### About this task
Filter the records below for the word "NetScaler". Keep each line that has it.

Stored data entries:
----
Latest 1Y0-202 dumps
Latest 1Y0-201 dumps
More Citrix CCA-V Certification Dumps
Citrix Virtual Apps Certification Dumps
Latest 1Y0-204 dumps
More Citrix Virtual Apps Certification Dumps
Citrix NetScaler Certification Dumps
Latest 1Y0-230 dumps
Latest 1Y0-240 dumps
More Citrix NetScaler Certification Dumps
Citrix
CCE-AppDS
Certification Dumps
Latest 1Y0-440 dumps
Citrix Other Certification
----
### Solved exercise
Citrix NetScaler Certification Dumps
More Citrix NetScaler Certification Dumps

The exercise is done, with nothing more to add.